[START Text to read]

Sometimes the pressure is more direct. Oleg Kashin, a journalist with Kommersant newspaper who has written critically about Putin and youth groups that support him, was attacked in 2010 by young men wielding metal bars. They almost killed him, breaking his jaw and shins. A crushed finger was later amputated. Police said they were investigating the case as an attempted murder, but they haven’t arrested anyone. When he met with Maclean’s, Kashin, chain-smoking and cheerful, said his attack at least had caused independent-minded journalists to look out for each other. “It felt like after that we had a community,” he said.
Against such a backdrop, if voting day served any purpose at all, it was merely to underline how illegitimate and undemocratic the entire process was. Ballot stuffing occurred, again. If official results are to be believed, in at least one precinct in Chechnya more people voted for Putin than were registered to vote. But this was only one tactic among many.
By mid-afternoon, some 200 buses full of Putin supporters were parked along a side street close to Red Square in Moscow. Ivan Karpov, a 26-year-old IT worker, got off one of them. He had come from St. Petersburg, over 600 km away. “We want to show there are people in Russia who support Putin’s policies,” he said
Karpov said that a “network of Putin supporters” had organized and paid for the buses, and for his accommodation in Moscow. He said a pro-Putin group had also given him business training, and had provided a friend with a loan to help him start a business.
It’s conceivable—at least in theory—that whomever arranged transport and accommodation for thousands of Putin loyalists really was independent of the Kremlin. But the mobilization of public resources for partisan ends became increasingly blatant and obscene as the day wore on.
Several victory rallies took place that night, the largest in the symbolic and central Manezhnaya Square, near the Kremlin. There were stages, and bands, and thumping music. Maclean’s tried to get into one peripheral concert at Lubyanka Square, opposite KGB headquarters. We were told only members of “certain organizations” were welcome. Inside, revellers waved flags belonging to “Young Russia,” a pro-Kremlin youth group.
“We’re all for Putin!” a man yelled into a microphone from the stage, trying to whip up the crowd. The song Who Let the Dogs Out? blasted from speakers behind him.
At Manezhnaya Square, crowds consisting almost entirely of young men milled and marched about with Russian flags held aloft on wooden staves. They carried banners that read “We believe in Russia” and gave different answers when asked who organized them. One man rebuffed questions by saying he didn’t like Americans. “We’re fit guys, fit for street fighting,” another said.

[END Text to read]
[START Material]

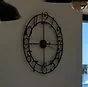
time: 5:59
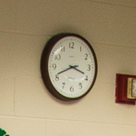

[END Material]

#### Exercise instructions:
Can you copy the part of the Putin election-day article starting with "It’s conceivable—at least" and going on through "day wore on.", word for word?

#### Task solution:
It’s conceivable—at least in theory—that whomever arranged transport and accommodation for thousands of Putin loyalists really was independent of the Kremlin. But the mobilization of public resources for partisan ends became increasingly blatant and obscene as the day wore on.